**To do**: Once the data has been read, return all of it precisely as written.

**Dataset records**:

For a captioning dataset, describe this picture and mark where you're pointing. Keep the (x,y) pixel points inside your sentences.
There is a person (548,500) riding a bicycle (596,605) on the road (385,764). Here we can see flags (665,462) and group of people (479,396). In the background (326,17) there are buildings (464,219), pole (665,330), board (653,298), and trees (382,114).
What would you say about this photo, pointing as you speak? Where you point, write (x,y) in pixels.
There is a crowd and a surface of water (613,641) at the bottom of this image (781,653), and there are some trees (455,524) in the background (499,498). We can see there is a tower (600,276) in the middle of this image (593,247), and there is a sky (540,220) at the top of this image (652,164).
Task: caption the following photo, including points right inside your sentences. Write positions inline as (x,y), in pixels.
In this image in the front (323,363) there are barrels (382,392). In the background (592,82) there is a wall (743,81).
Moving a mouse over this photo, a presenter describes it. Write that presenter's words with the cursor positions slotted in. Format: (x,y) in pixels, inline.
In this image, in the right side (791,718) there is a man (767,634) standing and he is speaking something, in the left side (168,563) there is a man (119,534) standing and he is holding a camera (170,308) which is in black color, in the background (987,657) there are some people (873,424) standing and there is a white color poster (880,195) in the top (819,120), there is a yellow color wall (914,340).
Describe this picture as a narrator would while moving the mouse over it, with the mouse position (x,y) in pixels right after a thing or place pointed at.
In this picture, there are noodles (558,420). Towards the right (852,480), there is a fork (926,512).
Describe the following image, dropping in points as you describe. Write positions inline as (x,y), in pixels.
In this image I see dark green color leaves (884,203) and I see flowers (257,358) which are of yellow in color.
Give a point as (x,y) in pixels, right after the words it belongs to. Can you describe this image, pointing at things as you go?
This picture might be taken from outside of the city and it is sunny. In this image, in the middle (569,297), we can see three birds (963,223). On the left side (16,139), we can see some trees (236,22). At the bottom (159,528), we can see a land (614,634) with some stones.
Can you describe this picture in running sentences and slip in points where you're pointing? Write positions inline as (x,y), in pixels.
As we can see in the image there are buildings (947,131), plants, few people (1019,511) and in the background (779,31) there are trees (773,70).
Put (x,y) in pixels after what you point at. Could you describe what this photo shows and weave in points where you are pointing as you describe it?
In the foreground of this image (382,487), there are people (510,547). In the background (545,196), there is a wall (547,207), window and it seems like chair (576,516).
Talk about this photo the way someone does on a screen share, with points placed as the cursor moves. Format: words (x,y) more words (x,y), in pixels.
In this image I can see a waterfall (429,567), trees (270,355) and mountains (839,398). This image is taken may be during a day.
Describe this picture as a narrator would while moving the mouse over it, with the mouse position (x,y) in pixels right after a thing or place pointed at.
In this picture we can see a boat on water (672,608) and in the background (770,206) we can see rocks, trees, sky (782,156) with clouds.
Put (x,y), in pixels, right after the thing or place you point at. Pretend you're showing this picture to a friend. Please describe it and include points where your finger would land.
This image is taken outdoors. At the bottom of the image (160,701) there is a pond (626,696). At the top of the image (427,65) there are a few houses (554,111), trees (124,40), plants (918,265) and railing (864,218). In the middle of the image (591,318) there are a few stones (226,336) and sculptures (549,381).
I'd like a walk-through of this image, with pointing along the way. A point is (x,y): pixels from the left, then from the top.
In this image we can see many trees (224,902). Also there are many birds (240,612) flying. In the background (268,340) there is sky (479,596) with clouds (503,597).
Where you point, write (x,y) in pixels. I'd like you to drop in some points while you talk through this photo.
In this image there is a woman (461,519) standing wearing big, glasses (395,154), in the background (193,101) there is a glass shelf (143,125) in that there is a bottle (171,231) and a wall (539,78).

**Solution**:
For a captioning dataset, describe this picture and mark where you're pointing. Keep the (x,y) pixel points inside your sentences.
There is a person (548,500) riding a bicycle (596,605) on the road (385,764). Here we can see flags (665,462) and group of people (479,396). In the background (326,17) there are buildings (464,219), pole (665,330), board (653,298), and trees (382,114).
What would you say about this photo, pointing as you speak? Where you point, write (x,y) in pixels.
There is a crowd and a surface of water (613,641) at the bottom of this image (781,653), and there are some trees (455,524) in the background (499,498). We can see there is a tower (600,276) in the middle of this image (593,247), and there is a sky (540,220) at the top of this image (652,164).
Task: caption the following photo, including points right inside your sentences. Write positions inline as (x,y), in pixels.
In this image in the front (323,363) there are barrels (382,392). In the background (592,82) there is a wall (743,81).
Moving a mouse over this photo, a presenter describes it. Write that presenter's words with the cursor positions slotted in. Format: (x,y) in pixels, inline.
In this image, in the right side (791,718) there is a man (767,634) standing and he is speaking something, in the left side (168,563) there is a man (119,534) standing and he is holding a camera (170,308) which is in black color, in the background (987,657) there are some people (873,424) standing and there is a white color poster (880,195) in the top (819,120), there is a yellow color wall (914,340).
Describe this picture as a narrator would while moving the mouse over it, with the mouse position (x,y) in pixels right after a thing or place pointed at.
In this picture, there are noodles (558,420). Towards the right (852,480), there is a fork (926,512).
Describe the following image, dropping in points as you describe. Write positions inline as (x,y), in pixels.
In this image I see dark green color leaves (884,203) and I see flowers (257,358) which are of yellow in color.
Give a point as (x,y) in pixels, right after the words it belongs to. Can you describe this image, pointing at things as you go?
This picture might be taken from outside of the city and it is sunny. In this image, in the middle (569,297), we can see three birds (963,223). On the left side (16,139), we can see some trees (236,22). At the bottom (159,528), we can see a land (614,634) with some stones.
Can you describe this picture in running sentences and slip in points where you're pointing? Write positions inline as (x,y), in pixels.
As we can see in the image there are buildings (947,131), plants, few people (1019,511) and in the background (779,31) there are trees (773,70).
Put (x,y) in pixels after what you point at. Could you describe what this photo shows and weave in points where you are pointing as you describe it?
In the foreground of this image (382,487), there are people (510,547). In the background (545,196), there is a wall (547,207), window and it seems like chair (576,516).
Talk about this photo the way someone does on a screen share, with points placed as the cursor moves. Format: words (x,y) more words (x,y), in pixels.
In this image I can see a waterfall (429,567), trees (270,355) and mountains (839,398). This image is taken may be during a day.
Describe this picture as a narrator would while moving the mouse over it, with the mouse position (x,y) in pixels right after a thing or place pointed at.
In this picture we can see a boat on water (672,608) and in the background (770,206) we can see rocks, trees, sky (782,156) with clouds.
Put (x,y), in pixels, right after the thing or place you point at. Pretend you're showing this picture to a friend. Please describe it and include points where your finger would land.
This image is taken outdoors. At the bottom of the image (160,701) there is a pond (626,696). At the top of the image (427,65) there are a few houses (554,111), trees (124,40), plants (918,265) and railing (864,218). In the middle of the image (591,318) there are a few stones (226,336) and sculptures (549,381).
I'd like a walk-through of this image, with pointing along the way. A point is (x,y): pixels from the left, then from the top.
In this image we can see many trees (224,902). Also there are many birds (240,612) flying. In the background (268,340) there is sky (479,596) with clouds (503,597).
Where you point, write (x,y) in pixels. I'd like you to drop in some points while you talk through this photo.
In this image there is a woman (461,519) standing wearing big, glasses (395,154), in the background (193,101) there is a glass shelf (143,125) in that there is a bottle (171,231) and a wall (539,78).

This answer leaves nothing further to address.